## Selected extract
START
How do I solve $(y')^2-yy'=e^x$

Question

I tried taking the derivative wrt x but it did not help. I searched other methods but I could not find a similar question to this. Thanks in advance.

How to solve the equation :

$$(y')^2-yy'=e^x$$

Answer 1

We can factor the DE as $y'(y-y')=e^x$, and then using the integrating factor $e^{-x}$ we can "factor" the DE further as $y'(e^{-x}y)'=1$. There is an obvious asymmetry between the terms being multiplied, which can be made symmetric using the substitution $y:=e^{x/2}v$; if you substitute that into the DE, use product rule, difference of squares, and cancel $e^{\pm x/2}$s, you can get a nice separable equation in $v$.

Answer 2

Here is how I solved it:

$$ \begin{align} \\ 0&=\frac{d}{dx}\left[\frac{dy}{dx}\left(\frac{dy}{dx}-y\right)\right]-e^{x}\\ \\ &=\frac{d}{dx}\left[\frac{dy}{dx}\left(\frac{dy}{dx}-y\right)\right]-\frac{dy}{dx}\left(\frac{dy}{dx}-y\right)\\ \\ &=\frac{d^{2}y}{dx^{2}}\left(\frac{dy}{dx}-y\right)+\frac{dy}{dx}\left(\frac{d^{2}y}{dx^{2}}-\frac{dy}{dx}\right)-\frac{dy}{dx}\left(\frac{dy}{dx}-y\right)\\ \\ &=\left(2\frac{dy}{dx}-y\right)\left(\frac{d^{2}y}{dx^{2}}-\frac{dy}{dx}\right)\\ \\ \end{align} $$

We get two ODEs:

$$ \begin{align} \\ 0&=\frac{d^{2}y}{dx^{2}}-\frac{dy}{dx}\\ \\ 0&=2\frac{dy}{dx}-y\\ \\ \end{align} $$

These are normal ODEs and the solutions (after substitution to the original equation) are:

$$ \begin{align} \\ y&=Ce^{x}-\frac{1}{C}\\ \\ y&=\pm 2i\cdot e^{x/2}\\ \\ \end{align} $$
END
## Collected data
START
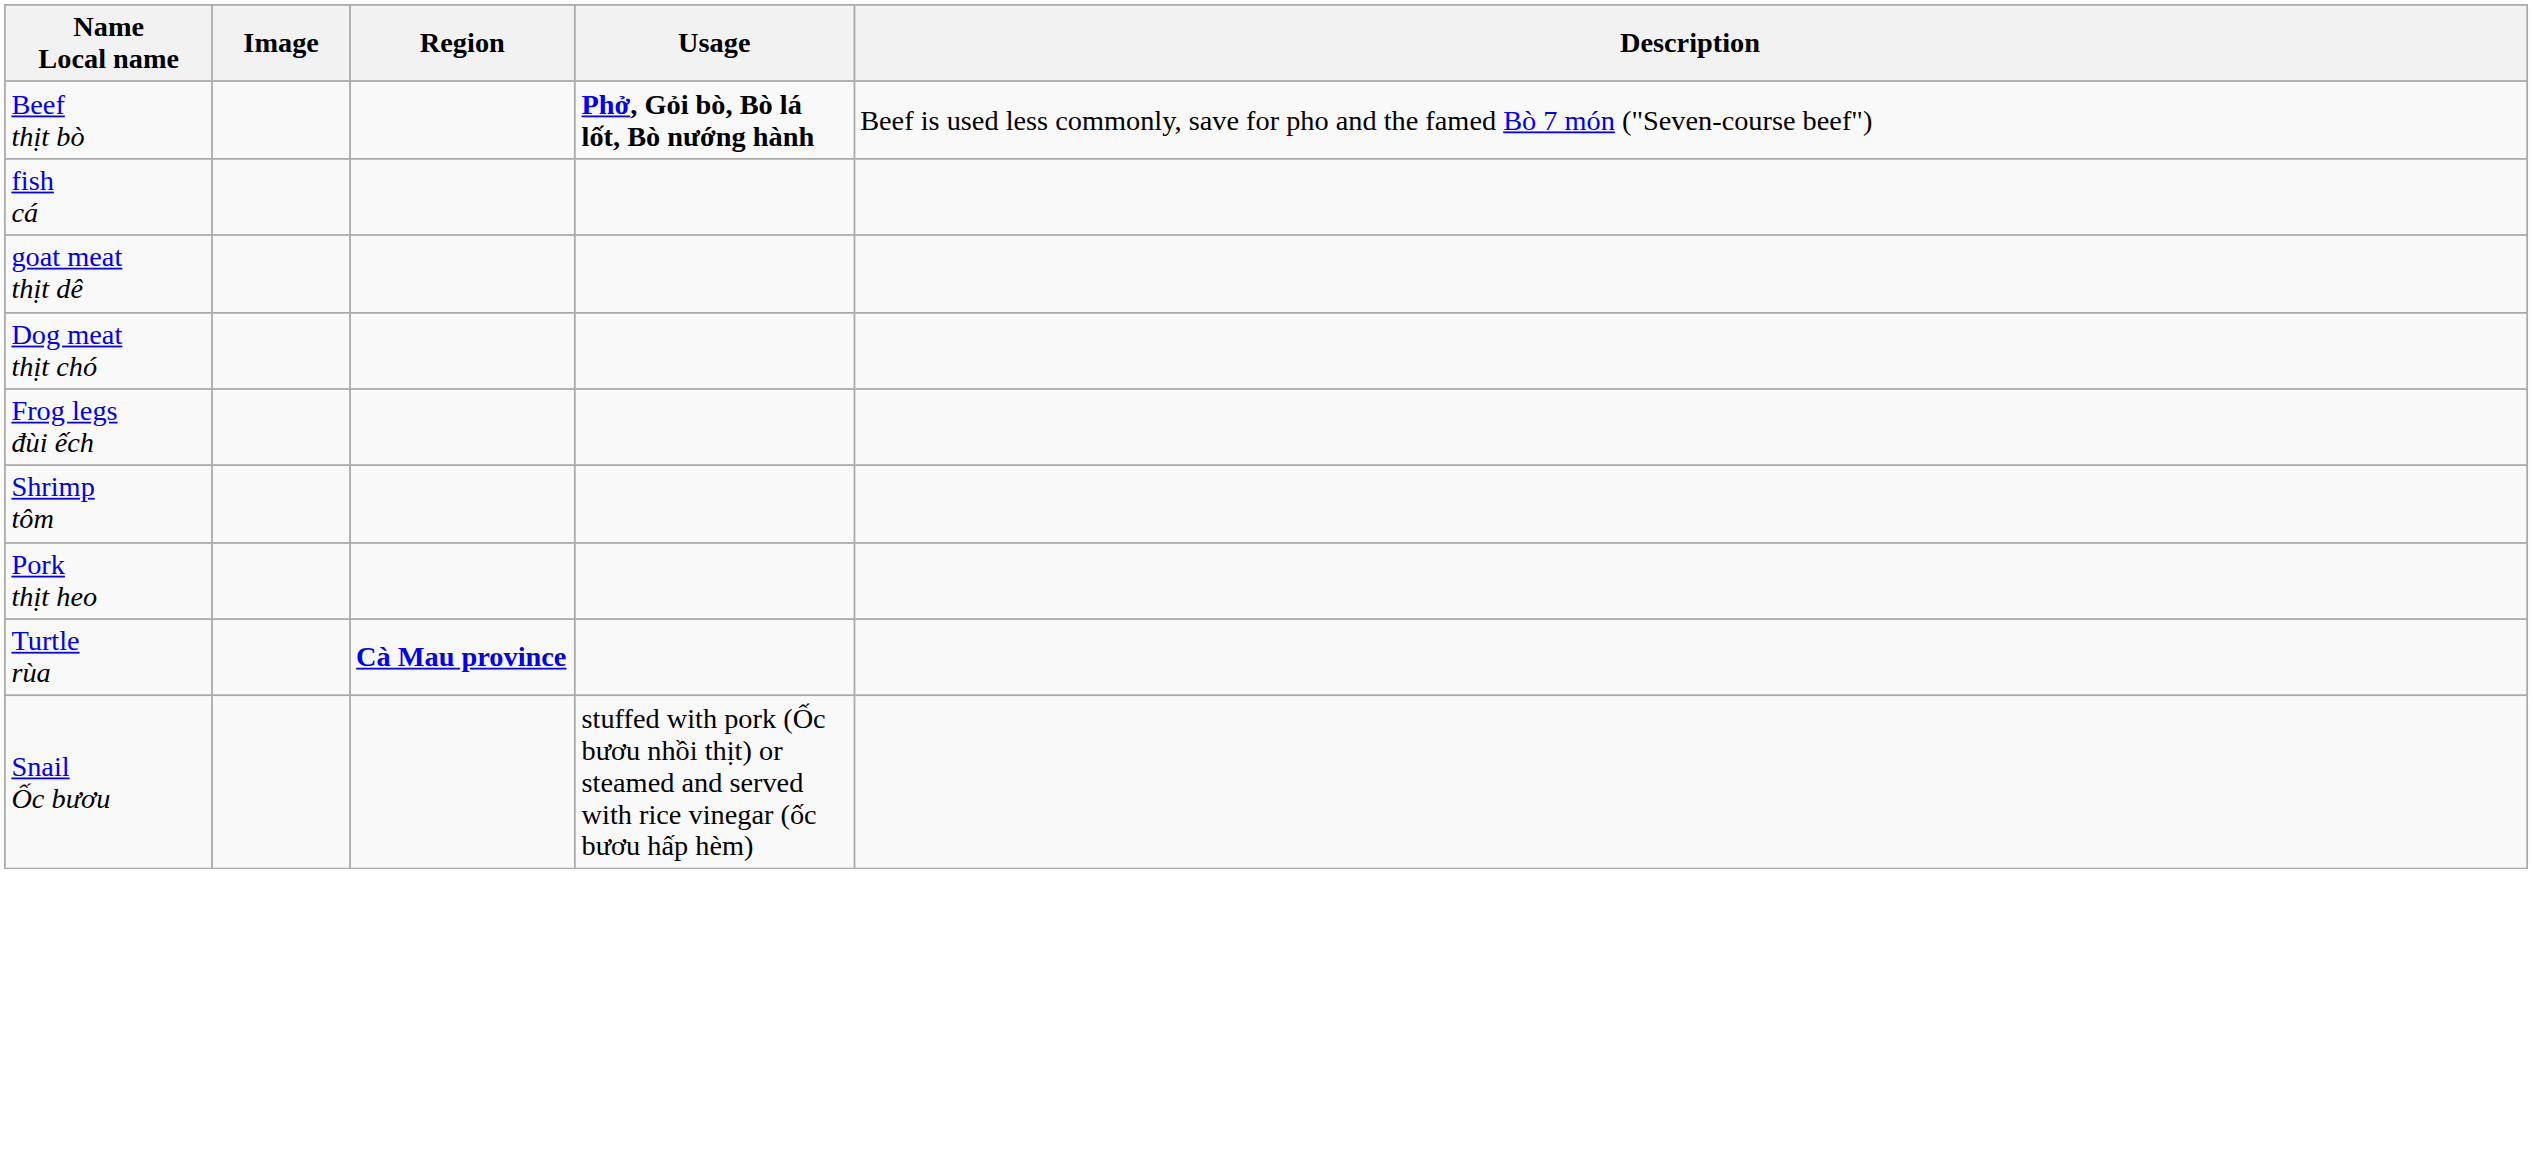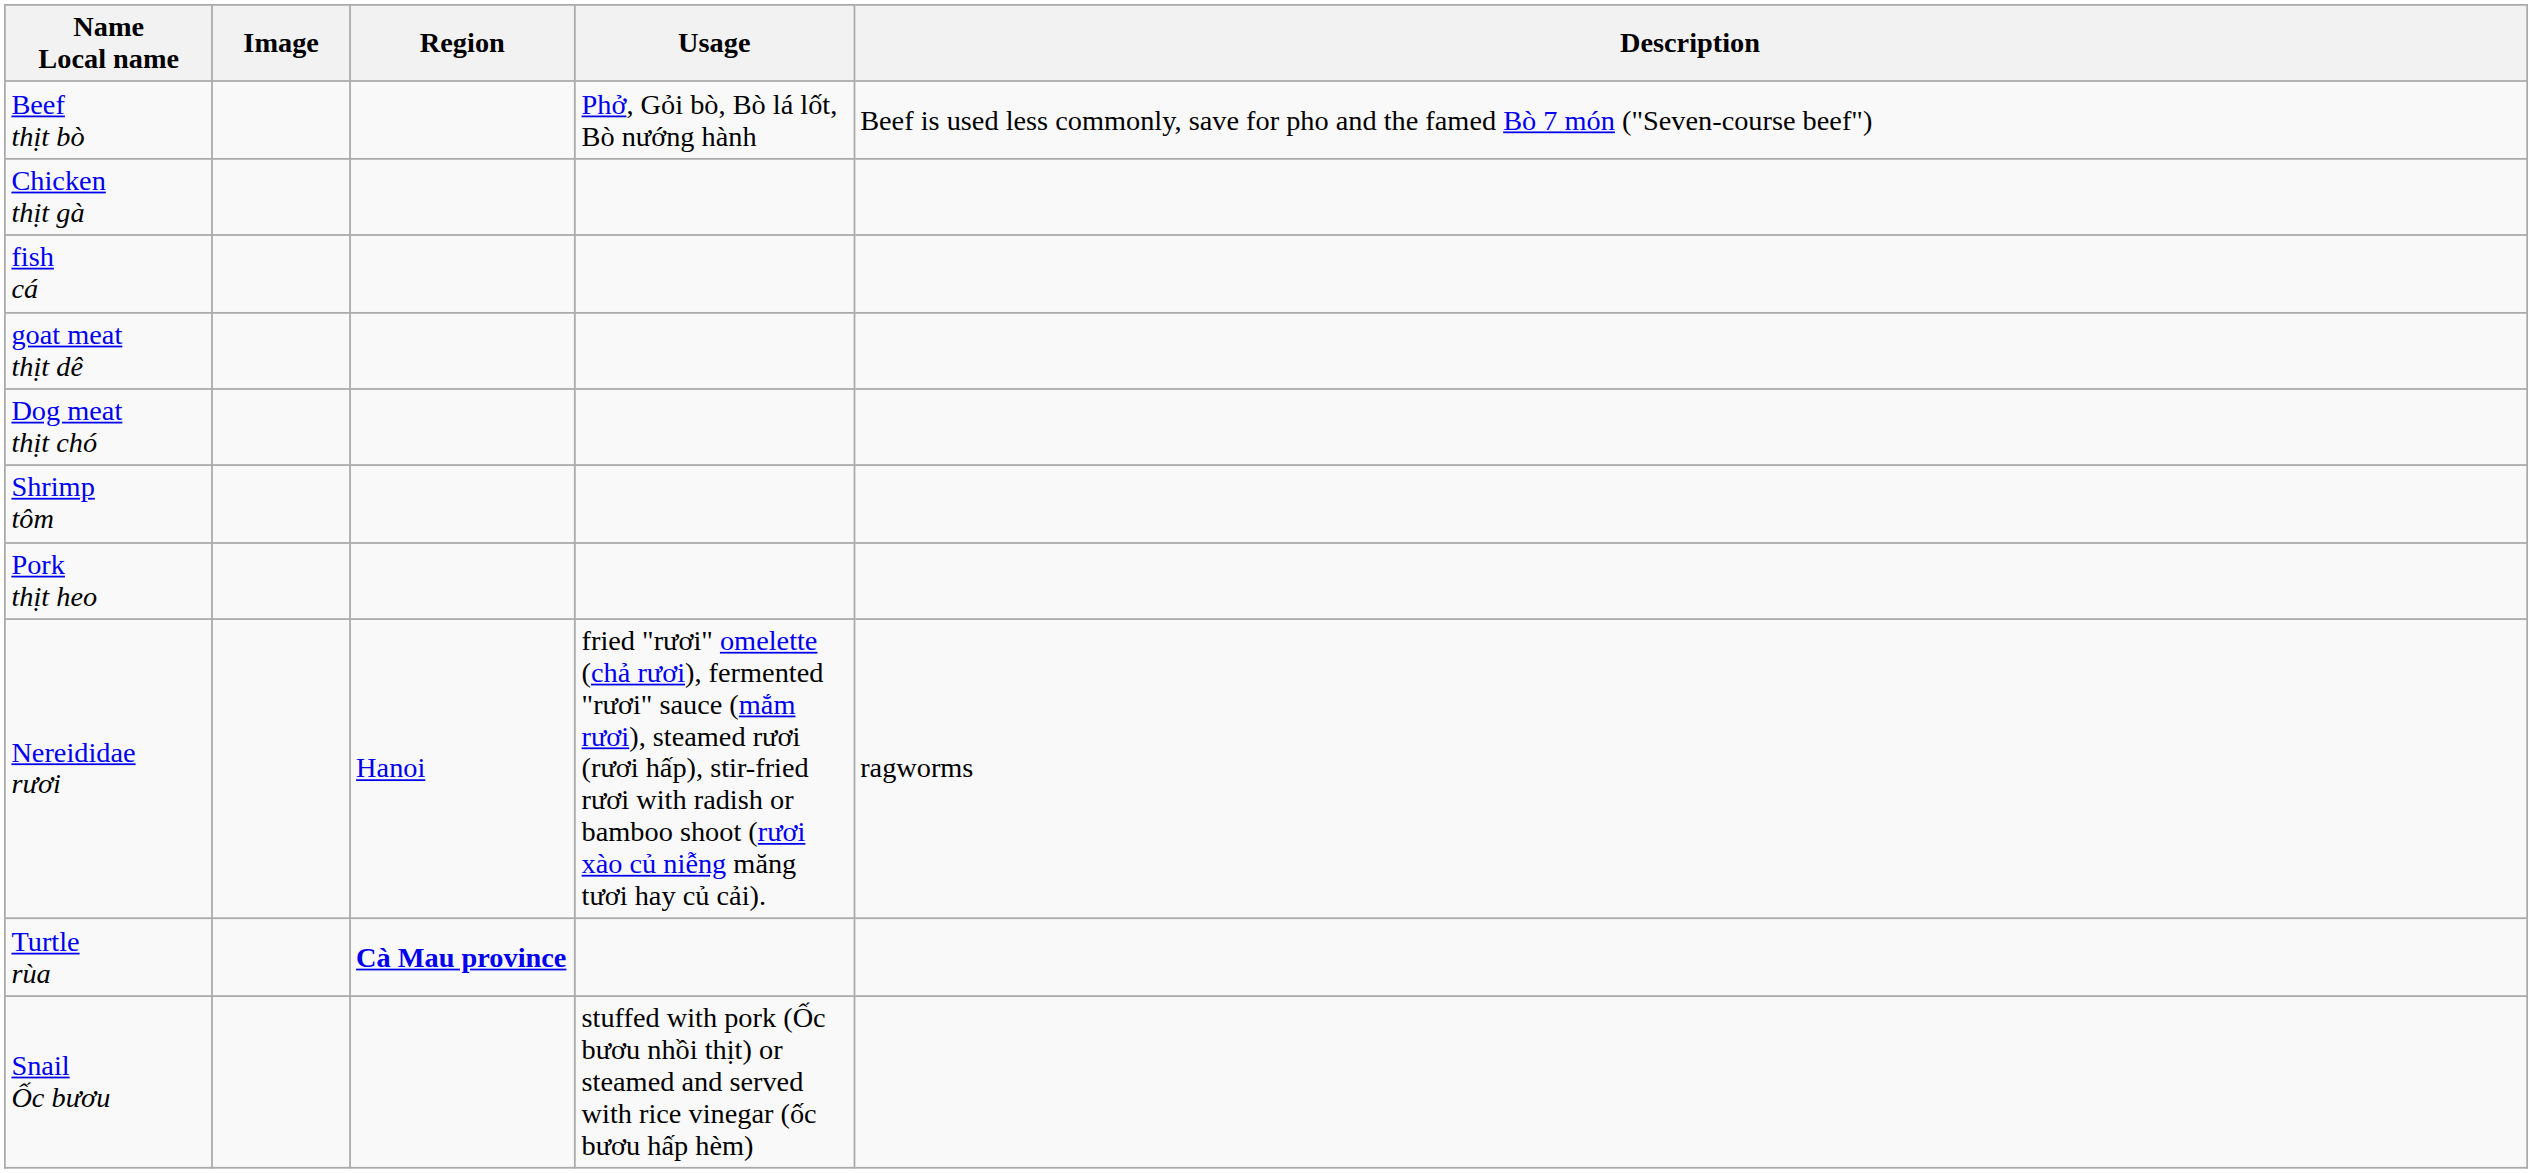Beef thịt bò | Usage: bold -> normal
+ row: Chicken thịt gà
- row: Frog legs đùi ếch
+ row: Nereididae rươi | Hanoi | fried "rươi" omelette (chả rươi), fermented "rươi" sauce (mắm rươi), steamed rươi (rươi hấp), stir-fried rươi with radish or bamboo shoot (rươi xào củ niễng măng tươi hay củ cải). | ragworms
END
## Short exercise
Copy the differential equation thread in full, reproducing every character without change. The lines come from a separate source.

## Full response
How do I solve $(y')^2-yy'=e^x$

Question

I tried taking the derivative wrt x but it did not help. I searched other methods but I could not find a similar question to this. Thanks in advance.

How to solve the equation :

$$(y')^2-yy'=e^x$$

Answer 1

We can factor the DE as $y'(y-y')=e^x$, and then using the integrating factor $e^{-x}$ we can "factor" the DE further as $y'(e^{-x}y)'=1$. There is an obvious asymmetry between the terms being multiplied, which can be made symmetric using the substitution $y:=e^{x/2}v$; if you substitute that into the DE, use product rule, difference of squares, and cancel $e^{\pm x/2}$s, you can get a nice separable equation in $v$.

Answer 2

Here is how I solved it:

$$ \begin{align} \\ 0&=\frac{d}{dx}\left[\frac{dy}{dx}\left(\frac{dy}{dx}-y\right)\right]-e^{x}\\ \\ &=\frac{d}{dx}\left[\frac{dy}{dx}\left(\frac{dy}{dx}-y\right)\right]-\frac{dy}{dx}\left(\frac{dy}{dx}-y\right)\\ \\ &=\frac{d^{2}y}{dx^{2}}\left(\frac{dy}{dx}-y\right)+\frac{dy}{dx}\left(\frac{d^{2}y}{dx^{2}}-\frac{dy}{dx}\right)-\frac{dy}{dx}\left(\frac{dy}{dx}-y\right)\\ \\ &=\left(2\frac{dy}{dx}-y\right)\left(\frac{d^{2}y}{dx^{2}}-\frac{dy}{dx}\right)\\ \\ \end{align} $$

We get two ODEs:

$$ \begin{align} \\ 0&=\frac{d^{2}y}{dx^{2}}-\frac{dy}{dx}\\ \\ 0&=2\frac{dy}{dx}-y\\ \\ \end{align} $$

These are normal ODEs and the solutions (after substitution to the original equation) are:

$$ \begin{align} \\ y&=Ce^{x}-\frac{1}{C}\\ \\ y&=\pm 2i\cdot e^{x/2}\\ \\ \end{align} $$